On Ubuntu, I tend to run up against link errors for libraries installed under /usr/lib/x86_64-linux-gnu/<libname>, which doesn't seem to be searched by default. In the latest example, I tried to use the Python binding of fswatch, which complains undefined symbol: fsw_init_library because the fswatch package installs the shared object under /usr/lib/x86_64-linux-gnu/libfswatch and Python (which seems to rely on gcc) doesn't search it.
I could hard-code a flag to add that directory to the search path like below, but this seems very brittle, non-portable, and just plain wrong.
if sys.platform == 'linux':
os.setenv ('LD_LIBRARY_PATH', '/usr/lib/x86_64-linux-gnu/libfswatch')
This quickly becomes pretty complicated when I want to use LD_LIBRARY_PATH for other purposes as well, or support non-x86_64 platforms as well, have more than one dependency suffering this problem, and so on.
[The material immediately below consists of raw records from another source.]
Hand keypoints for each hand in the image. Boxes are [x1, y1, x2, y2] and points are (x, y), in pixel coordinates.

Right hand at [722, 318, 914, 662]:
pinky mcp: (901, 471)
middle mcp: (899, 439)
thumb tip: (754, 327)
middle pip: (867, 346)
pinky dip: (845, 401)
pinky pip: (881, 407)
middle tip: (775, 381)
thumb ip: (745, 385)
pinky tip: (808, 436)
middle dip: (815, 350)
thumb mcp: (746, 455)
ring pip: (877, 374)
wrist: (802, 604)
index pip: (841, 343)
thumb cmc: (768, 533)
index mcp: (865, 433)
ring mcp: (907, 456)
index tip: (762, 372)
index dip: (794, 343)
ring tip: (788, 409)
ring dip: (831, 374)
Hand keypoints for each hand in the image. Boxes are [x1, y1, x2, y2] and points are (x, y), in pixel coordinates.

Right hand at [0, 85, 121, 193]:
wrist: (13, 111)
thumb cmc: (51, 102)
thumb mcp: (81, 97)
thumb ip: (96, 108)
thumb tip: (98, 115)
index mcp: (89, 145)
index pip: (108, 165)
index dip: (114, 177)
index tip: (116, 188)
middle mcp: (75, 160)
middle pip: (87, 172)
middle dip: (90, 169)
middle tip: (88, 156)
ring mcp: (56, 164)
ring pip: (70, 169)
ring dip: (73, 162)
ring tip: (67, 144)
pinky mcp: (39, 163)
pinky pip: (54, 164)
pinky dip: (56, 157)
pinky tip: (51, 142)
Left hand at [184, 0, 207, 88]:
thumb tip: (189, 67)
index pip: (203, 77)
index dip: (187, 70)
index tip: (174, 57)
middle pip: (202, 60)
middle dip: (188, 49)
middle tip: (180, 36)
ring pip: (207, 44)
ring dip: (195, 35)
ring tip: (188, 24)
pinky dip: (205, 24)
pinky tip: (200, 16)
Worse still, this incantation differs quite a bit depending on the toolchain: the code above is for Python; Makefile+gcc would need something else; cmake would probably want another, and so on.
Is there a better way of handling this, which avoids such platform-, package-, and tooling-specific cruft? What's the "right" (intended) way of bringing libraries like this into scope, whose package doesn't care to put it on library search paths? Is there a magic script that would set up environment variables the right way? Is there a setting I'm missing to "enable" these kinds of libraries? Something like pkg-config would be sufficient, but fswatch doesn't ship with a pkg-config .pc file. I've taken up fswatch as an example here, but this is not the first time I got annoyed with this issue (though I can't recall specifics of past incidents).